PORT-AU-PRINCE, Haiti (AP) _ A pro-business fund that was created by former U.S. Presidents Bill Clinton and George W. Bush in the aftermath of Haiti’s devastating earthquake nearly three years ago will cease operations at the end of this month, an executive for the organization said Friday.
Meg Galloway Pearce, vice president of marketing and communications, told The Associated Press that the Clinton Bush Haiti Fund will terminate Dec. 31 because it will have spent all the $54.4 million it raised from businesses, organizations and individuals.

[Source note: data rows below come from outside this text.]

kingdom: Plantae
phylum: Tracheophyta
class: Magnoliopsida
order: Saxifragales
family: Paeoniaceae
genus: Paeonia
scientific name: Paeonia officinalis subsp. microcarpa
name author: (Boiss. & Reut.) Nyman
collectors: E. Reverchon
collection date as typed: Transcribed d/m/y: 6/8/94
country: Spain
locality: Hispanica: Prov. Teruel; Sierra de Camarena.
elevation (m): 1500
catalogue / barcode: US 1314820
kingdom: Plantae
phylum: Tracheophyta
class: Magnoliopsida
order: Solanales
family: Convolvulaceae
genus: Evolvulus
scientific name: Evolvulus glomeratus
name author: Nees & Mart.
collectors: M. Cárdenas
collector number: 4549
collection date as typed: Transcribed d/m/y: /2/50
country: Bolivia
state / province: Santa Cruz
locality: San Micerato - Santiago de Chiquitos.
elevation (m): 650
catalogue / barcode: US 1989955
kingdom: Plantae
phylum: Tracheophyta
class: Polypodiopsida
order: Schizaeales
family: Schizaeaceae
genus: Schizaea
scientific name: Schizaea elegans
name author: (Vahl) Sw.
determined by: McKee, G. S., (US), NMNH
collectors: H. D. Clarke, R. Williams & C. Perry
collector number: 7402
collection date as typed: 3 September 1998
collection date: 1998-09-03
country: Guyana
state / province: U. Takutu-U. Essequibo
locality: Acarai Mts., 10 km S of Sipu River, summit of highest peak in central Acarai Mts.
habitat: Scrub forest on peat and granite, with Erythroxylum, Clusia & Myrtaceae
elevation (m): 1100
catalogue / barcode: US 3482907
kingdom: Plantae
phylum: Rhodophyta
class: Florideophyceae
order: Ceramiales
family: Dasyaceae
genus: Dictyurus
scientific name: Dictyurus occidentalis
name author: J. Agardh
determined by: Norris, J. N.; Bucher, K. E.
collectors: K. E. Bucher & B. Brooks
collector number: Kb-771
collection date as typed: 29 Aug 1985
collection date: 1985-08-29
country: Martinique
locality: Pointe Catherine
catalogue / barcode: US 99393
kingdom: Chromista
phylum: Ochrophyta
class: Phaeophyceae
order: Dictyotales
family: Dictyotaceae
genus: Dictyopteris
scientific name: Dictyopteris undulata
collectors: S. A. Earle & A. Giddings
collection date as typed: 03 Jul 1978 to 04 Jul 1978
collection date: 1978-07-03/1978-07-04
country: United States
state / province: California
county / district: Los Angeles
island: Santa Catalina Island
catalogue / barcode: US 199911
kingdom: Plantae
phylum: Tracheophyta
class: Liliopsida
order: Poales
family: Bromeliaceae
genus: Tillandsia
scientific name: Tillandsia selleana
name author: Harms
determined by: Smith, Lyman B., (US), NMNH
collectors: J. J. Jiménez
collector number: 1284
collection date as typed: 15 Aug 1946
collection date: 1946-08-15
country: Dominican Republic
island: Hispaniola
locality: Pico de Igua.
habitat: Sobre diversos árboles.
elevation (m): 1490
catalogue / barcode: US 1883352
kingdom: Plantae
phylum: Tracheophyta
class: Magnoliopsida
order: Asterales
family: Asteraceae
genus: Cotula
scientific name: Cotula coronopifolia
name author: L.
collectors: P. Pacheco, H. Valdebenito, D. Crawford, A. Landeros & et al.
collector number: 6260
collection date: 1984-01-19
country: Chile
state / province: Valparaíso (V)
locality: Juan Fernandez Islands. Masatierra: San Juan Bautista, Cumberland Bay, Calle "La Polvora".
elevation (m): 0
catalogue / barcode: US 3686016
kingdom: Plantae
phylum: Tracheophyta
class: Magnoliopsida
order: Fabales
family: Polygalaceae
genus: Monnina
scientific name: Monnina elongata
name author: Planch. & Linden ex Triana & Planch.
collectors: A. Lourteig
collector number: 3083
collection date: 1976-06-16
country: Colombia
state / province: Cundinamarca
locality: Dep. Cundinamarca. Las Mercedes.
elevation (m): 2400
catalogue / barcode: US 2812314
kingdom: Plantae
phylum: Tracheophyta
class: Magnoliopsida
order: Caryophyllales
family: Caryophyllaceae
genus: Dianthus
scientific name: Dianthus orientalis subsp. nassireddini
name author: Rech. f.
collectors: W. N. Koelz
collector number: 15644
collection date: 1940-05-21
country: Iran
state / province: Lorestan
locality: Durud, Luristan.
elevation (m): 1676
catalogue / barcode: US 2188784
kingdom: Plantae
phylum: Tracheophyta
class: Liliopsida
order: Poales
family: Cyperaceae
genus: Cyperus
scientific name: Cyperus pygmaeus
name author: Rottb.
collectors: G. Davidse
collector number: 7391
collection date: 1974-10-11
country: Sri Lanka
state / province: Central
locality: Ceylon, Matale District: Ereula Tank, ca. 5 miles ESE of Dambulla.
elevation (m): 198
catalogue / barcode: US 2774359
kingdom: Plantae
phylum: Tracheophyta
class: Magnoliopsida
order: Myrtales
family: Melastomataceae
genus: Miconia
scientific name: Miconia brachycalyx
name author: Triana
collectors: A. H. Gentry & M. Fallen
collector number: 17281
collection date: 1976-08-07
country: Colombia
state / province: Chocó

The group will no longer accept donations or proposals.
“We never intended to be an ongoing operation,” Pearce said by telephone. “Now that the money is gone, we step back.”
The Washington-based fund was formed shortly after the 2010 earthquake at the request of U.S. President Barack Obama, who asked the two former presidents to lead private fundraising efforts _ initially for immediate relief and then for long-term reconstruction projects that sought to create jobs. The goal was to wean Haiti from aid dependency and help develop the country’s private sector.
The money was awarded in grants, loans and equity investment and went toward more than 50 private enterprises. Some of the investments involved long-standing development practices such as a microcredit bank or apparel manufacturing. But some of the money went into emerging sectors such as an insurance company, a project that seeks to introduce mortgages to low-income families and a nonprofit group for providing solar energy in a country without enough power.
“Their money has had a direct impact for thousands of kids, allowing them to do their homework, because there’s no electricity in the schools,” said Jean-Baptiste Certain, the Haiti project manager for the U.S.-based Solar Electric Light Fund. “It also brought fish on the table for eating and selling.”
Certain’s Solar Electric Light Fund received a $500,000 grant from the Clinton Bush Haiti Fund to use photovoltaic cells to power 20 schools and a fish farm in a remote area in the central part of Haiti.
On its website, the Clinton Bush Haiti Fund said it created or sustained up to 7,350 jobs and trained as many as 20,050 people.
Still, the Clinton Bush Haiti Fund prompted some Haiti observers to wonder why the country needed another international agency to focus on developing private businesses instead of on brick-and-mortar reconstruction or agricultural projects.
“It’s unfortunate that the Clinton Bush Haiti Fund didn’t support smaller businesses or other priorities, notably agriculture,” said Mark Schuller, an anthropology professor at Northern Illinois University.
Pearce and several board members will visit Haiti next week to follow up on the status of projects. They will attend the opening of a high-end hotel called the Royal Oasis, a 10-story building that will include an art gallery, three restaurants, a commercial bank and shops.
The Clinton Bush Haiti Fund awarded the project a $2 million equity investment, along with $275,000 to the Oasis Foundation, a nonprofit arm of the hotel that seeks to raise the standards of the country’s hotel industry by training workers.